Visitors Guide to St. Francis, Arkansas
St. Francis is a small community of approximately 250 people in northeastern Clay County along the St. Francis River near the Missouri border. European settlement of the St. Francis area began in the early 1800s and a post road was established to deliver mail weekly between St. Francis and Helena (Phillips County) from 1816 to 1819. Steamboats were able to navigate the St. Francis River and in 1836, the Gladitor completed a six-day trip from New Orleans to the St. Francis. In the 1840s, Abraham Seitz established a home and ferry on the St. Francis River above the town, providing a crossing for settlers traveling west or east. A small hamlet soon grew up around the Seitz ferry and store and the site took the name of Chalk Bluff after the name of the nearby bluff.

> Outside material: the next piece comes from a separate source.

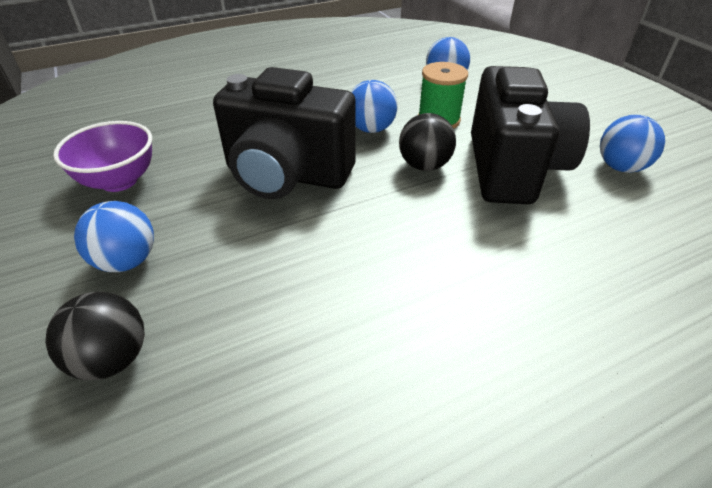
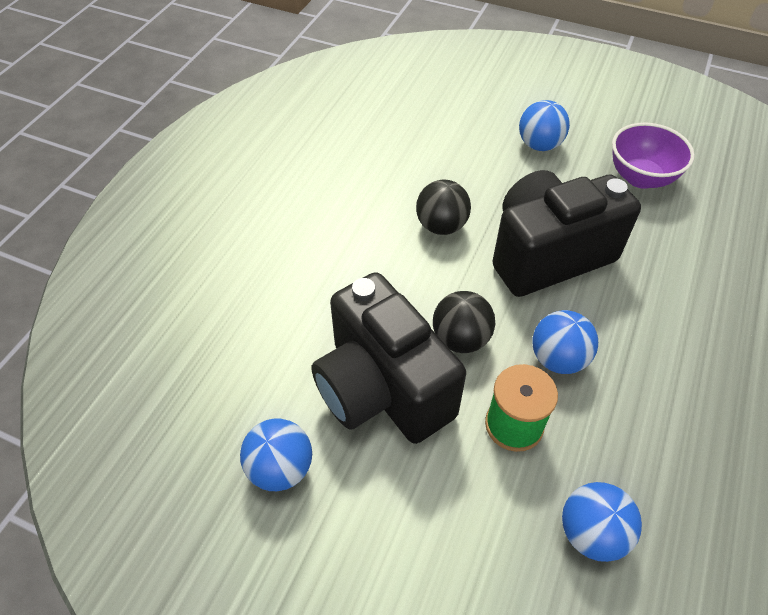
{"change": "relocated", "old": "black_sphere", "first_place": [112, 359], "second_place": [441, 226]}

During the Civil War Chalk Bluff was a strategic point as it overlooked the only major road between southeast Missouri and northeast Arkansas, and whoever controlled the Bluff controlled the road. Moreover, its location on the St. Francis River made the Chalk Bluff community the collection point for supplies to be shipped downstream to Confederate troops further south. There were several skirmishes between Union and Confederate forces in 1862 and 1863 and a minor battle known as the "Battle of Chalk Bluff” was fought on May 1 and 2, 1863 with Confederate forces under General John S. Marmaduke being able to successfully retreat back into Arkansas over a quickly constructed floating log bridge after a failed invasion of southeastern Missouri. Chalk Bluff was able to prosper after the Civil War until the St. Louis, Arkansas, and Texas railroad crossed the St. Francis River two miles south at St. Francis. The town of St. Francis was formally laid out at the new crossing. When a highway bridge was built at St. Francis crossing the St. Francis around 1900 the need for the ferry at Chalk Bluff ferry was eliminated and the ferry was abandoned and the town gradually died out. Chalk Bluff Battlefield Park, northwest of St. Francis, has picnic facilities and a barrier free interpretive hiking trail and marks the location of where the community of Chalk Bluff once existed.